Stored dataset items
• • • • • • •

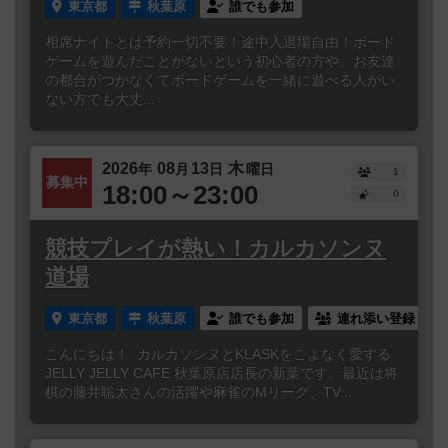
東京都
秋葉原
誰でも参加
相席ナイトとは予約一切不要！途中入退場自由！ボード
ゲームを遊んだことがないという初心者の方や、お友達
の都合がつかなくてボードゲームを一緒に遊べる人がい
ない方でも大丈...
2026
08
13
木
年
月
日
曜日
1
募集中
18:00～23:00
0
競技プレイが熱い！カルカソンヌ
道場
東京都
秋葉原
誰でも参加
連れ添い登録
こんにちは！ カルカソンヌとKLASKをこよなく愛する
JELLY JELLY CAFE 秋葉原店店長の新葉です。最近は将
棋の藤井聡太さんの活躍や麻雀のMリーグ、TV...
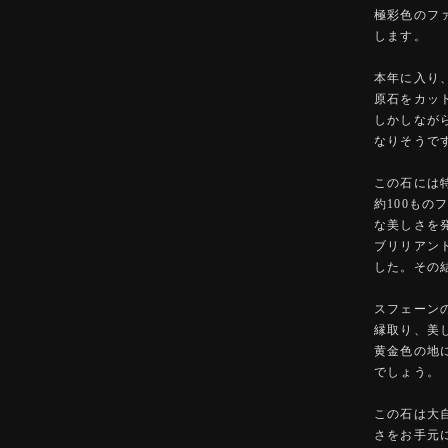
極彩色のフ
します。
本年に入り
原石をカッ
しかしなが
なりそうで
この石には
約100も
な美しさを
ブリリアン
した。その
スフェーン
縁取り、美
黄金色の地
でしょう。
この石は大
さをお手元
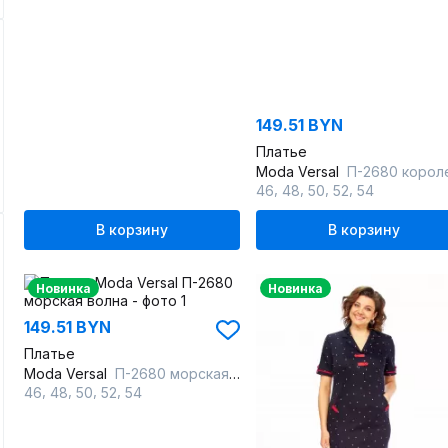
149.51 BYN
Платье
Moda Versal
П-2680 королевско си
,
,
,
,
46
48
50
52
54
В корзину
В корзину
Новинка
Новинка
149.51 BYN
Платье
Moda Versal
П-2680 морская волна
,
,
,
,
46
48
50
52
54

• • • • • • •

Try it: Each entry should be output word for word, with no pictures carried over.

Solution for this task:
東京都
秋葉原
誰でも参加
相席ナイトとは予約一切不要！途中入退場自由！ボード
ゲームを遊んだことがないという初心者の方や、お友達
の都合がつかなくてボードゲームを一緒に遊べる人がい
ない方でも大丈...
2026
08
13
木
年
月
日
曜日
1
募集中
18:00～23:00
0
競技プレイが熱い！カルカソンヌ
道場
東京都
秋葉原
誰でも参加
連れ添い登録
こんにちは！ カルカソンヌとKLASKをこよなく愛する
JELLY JELLY CAFE 秋葉原店店長の新葉です。最近は将
棋の藤井聡太さんの活躍や麻雀のMリーグ、TV...
極彩色のフ
します。
本年に入り
原石をカッ
しかしなが
なりそうで
この石には
約100も
な美しさを
ブリリアン
した。その
スフェーン
縁取り、美
黄金色の地
でしょう。
この石は大
さをお手元
149.51 BYN
Платье
Moda Versal
П-2680 королевско си
,
,
,
,
46
48
50
52
54
В корзину
В корзину
Новинка
Новинка
149.51 BYN
Платье
Moda Versal
П-2680 морская волна
,
,
,
,
46
48
50
52
54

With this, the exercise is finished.